Dann kommt Yannik an die Reihe. Er hat sich dafür entschieden, als Clown die Zuschauer zu unterhalten. Anschließend jongliert Marta mit sechs Bällen, dann überlässt sie die Manege Sönke und Mia, die den Zaubertrick mit der Kiste und der Säge einstudiert haben. Mia klettert in die Kiste, Sönke sägt. Die Zuschauer halten den Atem an.

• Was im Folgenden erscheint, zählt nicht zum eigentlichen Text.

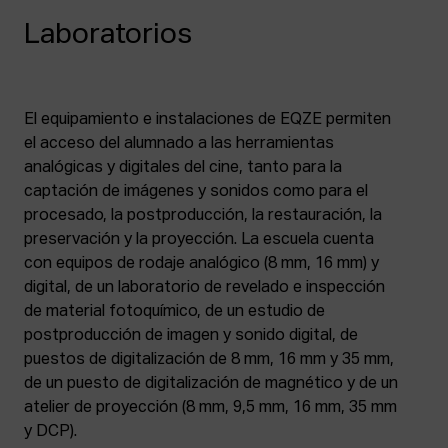
Laboratorios
El equipamiento e instalaciones de EQZE permiten
el acceso del alumnado a las herramientas
analógicas y digitales del cine, tanto para la
captación de imágenes y sonidos como para el
procesado, la postproducción, la restauración, la
preservación y la proyección. La escuela cuenta
con equipos de rodaje analógico (8 mm, 16 mm) y
digital, de un laboratorio de revelado e inspección
de material fotoquímico, de un estudio de
postproducción de imagen y sonido digital, de
puestos de digitalización de 8 mm, 16 mm y 35 mm,
de un puesto de digitalización de magnético y de un
atelier de proyección (8 mm, 9,5 mm, 16 mm, 35 mm
y DCP).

Ein Blick in die Zuschauermenge zeigt: Eltern, Großeltern und kleine Geschwister sind begeistert von den ungeahnten Fähigkeiten des Nachwuchses. Wer hätte gedacht, dass in der Familie Zirkus-Gene vorhanden sind? Vergessen sind die Fünf in Mathe, die Sechs in Latein und das tägliche Gequengel wegen der Hausaufgaben und der Vokabelpaukerei. Die Konzentration, die die lieben Kleinen zu Hause vermissen lassen, und in der Schule erst recht, zeigt sich hier ungebrochen über eineinhalb Stunden. 

Es ist faszinierend zu sehen, wie völlig anders das eigene Kind sein kann. In diesem Moment sind die Eltern stolz auf ihre Kinder. Und allein dafür hat sich das Zirkusprojekt wahrscheinlich schon gelohnt. Vermutlich ist genau das der Punkt, weshalb vor allem viele Eltern so begeistert sind davon, dass immer mehr Schulen regelmäßig den Unterricht zum Zirkus machen. 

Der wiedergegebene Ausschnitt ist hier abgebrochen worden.